Benoît Iung, du CRAN, distingué par l’IFAC

Benoît Iung, du Centre de recherche en automatique de Nancy (CRAN, CNRS/Université de Lorraine), est lauréat du prix de service du French National Member Organisation. Ce prix récompense des chercheurs méritants, ayant servi au sein de l’IFAC. Le point sur ses recherches.

Les travaux de Benoît Iung portent sur le maintien en conditions opérationnelles (MCO) de systèmes ou objets majoritairement industriels, et ceci en regard de leurs performances et services attendus. Les recherches se basent sur l’état réel des composants (à partir de données capteurs) et de l’évolution de leur état. Le MCO est un axe complémentaire à la sûreté de fonctionnement de ces systèmes. Le MCO se construit ainsi sur l’intégration d’un ensemble de processus métiers avancés de surveillance/diagnostic, d’état de santé, de pronostic et enfin d’aide à la décision. De cette intégration doit résulter une évolution des stratégies d’exploitation ou de maintenance de ces systèmes vers de l’anticipatif, c’est-à-dire caractériser et suivre les dérives et dégradations d’un système afin d’anticiper ses situations de défaillance ou de non optimalité. 

Cette orientation anticipative est celle prônée par la discipline scientifique émergente de PHM (Prognostics and Health Management) initiée par la NASA il y a quelques années. Les contributions scientifiques de Benoît Iung portent donc majoritairement sur le développement de modèles/algorithmes pour certains de ces processus, sur l’intégration de ces processus dans une recherche d’optimalité, sur l’implantation de ces processus au sein d’architecture dite intelligente (ex. exploitation de technologies ambiantes) mais aussi l’ingénierie de ces processus dans une vision "système". La prise en compte des interactions est en effet difficile, puisqu’elle adresse non seulement le niveau composant mais aussi les niveaux sous-systèmes et système ce qui engendre beaucoup de complexités. De plus, l’intégration se fait de la conception du système jusqu’à son démantèlement, donc dans un objectif non seulement d’exploitation mais plus globalement de toutes les phases de son cycle de vie. En regard de ces modèles et/ou ingénierie, Benoît Iung et ses collègues sont à l’origine de quelques travaux fondateurs au niveau français par exemple sur la maintenance prévisionnelle, le pronostic ou encore la maintenance opportuniste ou la e-maintenance. 

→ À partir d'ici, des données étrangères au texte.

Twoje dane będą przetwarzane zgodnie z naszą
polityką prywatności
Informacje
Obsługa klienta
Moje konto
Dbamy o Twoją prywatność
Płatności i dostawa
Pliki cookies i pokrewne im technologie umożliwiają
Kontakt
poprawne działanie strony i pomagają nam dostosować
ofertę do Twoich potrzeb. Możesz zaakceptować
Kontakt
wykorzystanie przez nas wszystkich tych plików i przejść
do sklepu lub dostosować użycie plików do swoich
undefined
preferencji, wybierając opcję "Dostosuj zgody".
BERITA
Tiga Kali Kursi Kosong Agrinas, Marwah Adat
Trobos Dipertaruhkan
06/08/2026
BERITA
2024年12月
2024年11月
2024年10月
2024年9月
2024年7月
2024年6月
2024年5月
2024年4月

Ses travaux trouvent aussi leur genèse au sein de partenariats industriels forts puisque la problématique MCO est un enjeu économique crucial dans de nombreux secteurs (ex. aéronautique, militaire, automobile, énergie). Certains domaines sont mêmes en lien direct avec la vie de tous les jours, comme par exemple la maîtrise du coût de MCO de sa voiture, l’anticipation de ses défaillances, l’évaluation de son potentiel restant en termes de déplacements réalisables … En ce sens, le PHM est considéré à ce jour comme un véritable axe de progrès pour gagner en compétitivité et fait partie intégrante de grandes initiatives au niveau national et international comme celle de l’usine du futur. De nombreuses collaborations avec des industriels ont été mises en place, avec les bateaux de la DCNS, avec EDF, ou encore avec Renault/Nissan dans la recherche d’une machine-outil dont la qualité des pièces produites est totalement maîtrisée en regard de la dégradation de ses composants mais aussi en émettant le minimum de rejets et en consommant le moins d’énergie possible. 

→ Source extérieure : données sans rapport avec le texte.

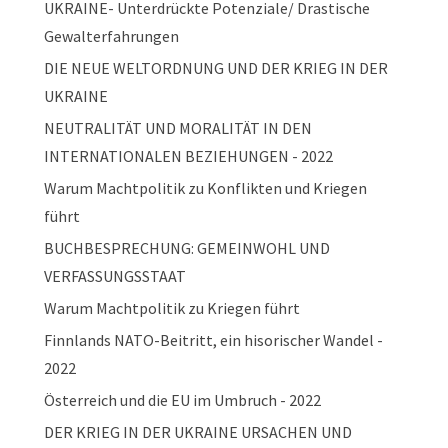
UKRAINE- Unterdrückte Potenziale/ Drastische
Gewalterfahrungen
DIE NEUE WELTORDNUNG UND DER KRIEG IN DER
UKRAINE
NEUTRALITÄT UND MORALITÄT IN DEN
INTERNATIONALEN BEZIEHUNGEN - 2022
Warum Machtpolitik zu Konflikten und Kriegen
führt
BUCHBESPRECHUNG: GEMEINWOHL UND
VERFASSUNGSSTAAT
Warum Machtpolitik zu Kriegen führt
Finnlands NATO-Beitritt, ein hisorischer Wandel -
2022
Österreich und die EU im Umbruch - 2022
DER KRIEG IN DER UKRAINE URSACHEN UND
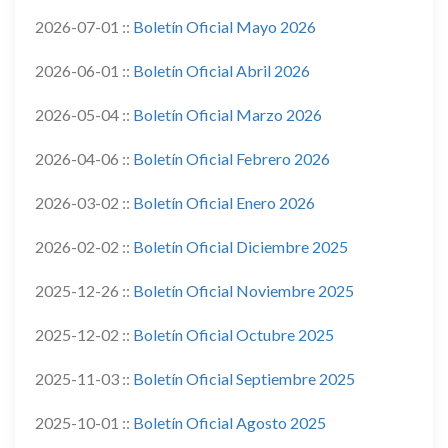
2026-07-01 ::
Boletín Oficial Mayo 2026
2026-06-01 ::
Boletín Oficial Abril 2026
2026-05-04 ::
Boletín Oficial Marzo 2026
2026-04-06 ::
Boletín Oficial Febrero 2026
2026-03-02 ::
Boletín Oficial Enero 2026
2026-02-02 ::
Boletín Oficial Diciembre 2025
2025-12-26 ::
Boletín Oficial Noviembre 2025
2025-12-02 ::
Boletín Oficial Octubre 2025
2025-11-03 ::
Boletín Oficial Septiembre 2025
2025-10-01 ::
Boletín Oficial Agosto 2025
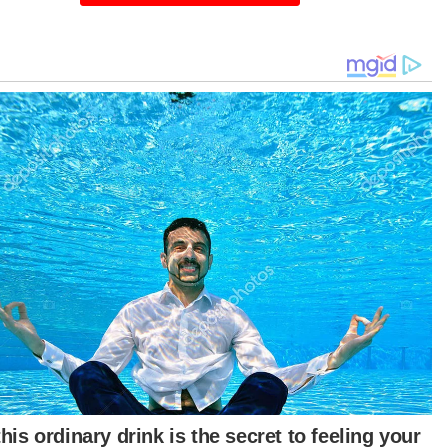
batnya, Acosta dimasukkan ke dalam penjara
pa siasatan lanjut dan tanpa memaklumkan
ada keluarganya.
 ditahan reman selama 21 hari sehingga
utusan ujian kedua yang mendapati bahan
ih itu bukannya heroin tetapi bedak talkum. -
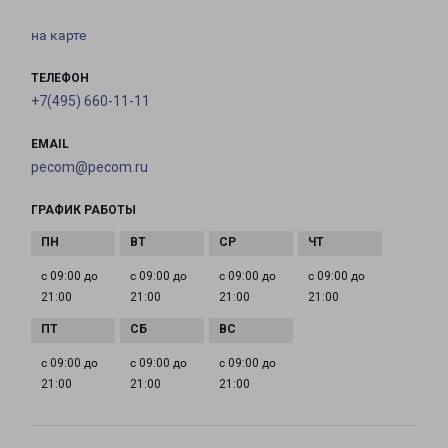
на карте
ТЕЛЕФОН
+7(495) 660-11-11
EMAIL
pecom@pecom.ru
ГРАФИК РАБОТЫ
с 09:00 до
с 09:00 до
с 09:00 до
с 09:00 до
21:00
21:00
21:00
21:00
с 09:00 до
с 09:00 до
с 09:00 до
21:00
21:00
21:00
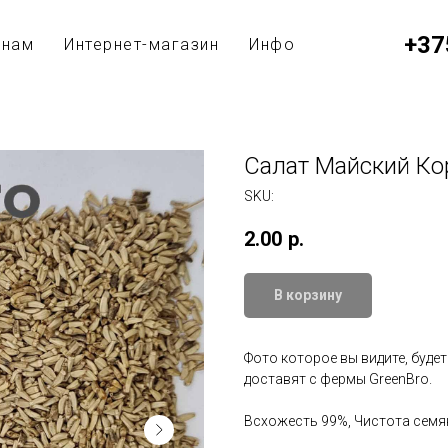
+37
анам
Интернет-магазин
Инфо
Салат Майский Ко
SKU:
2.00
р.
В корзину
Фото которое вы видите, буде
доставят с фермы GreenBro.
Всхожесть 99%, Чистота семя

Un LabCOM intitulé PHM-FACTORY avec la PME PREDICT vient d’être sélectionné par l’ANR en début d’année 2015. PREDICT vend du service et deux progiciels pour mettre en œuvre sur des systèmes industriels des solutions PHM (diagnostic, pronostic, décision). Ils ont par exemple travaillés pour AREVA (site de retraitement), le CEA (combustible nucléaire), EDF, ARCELOR-MITTAL … Le but du Labcom est, dans un premier temps, de transférer les résultats du CRAN pour les « industrialiser » dans ces progiciels pour une mise en application, puis dans un deuxième temps, de mener une recherche en commun, en réponse à des besoins émergents, pour innover sur des nouveaux algorithmes de PHM et leur ingénierie afin de faire évoluer voire révolutionner ses progiciels. Enfin, au niveau d’IFAC, Benoît Iung a co-créé un workgroup transversal, le WG – AMEST, qui travaille sur les modèles et les méthodologies autour du PHM. Le but de ce working group est de fédérer au sein de l’IFAC les personnes autour de cette thématique en émergence et d’organiser des colloques.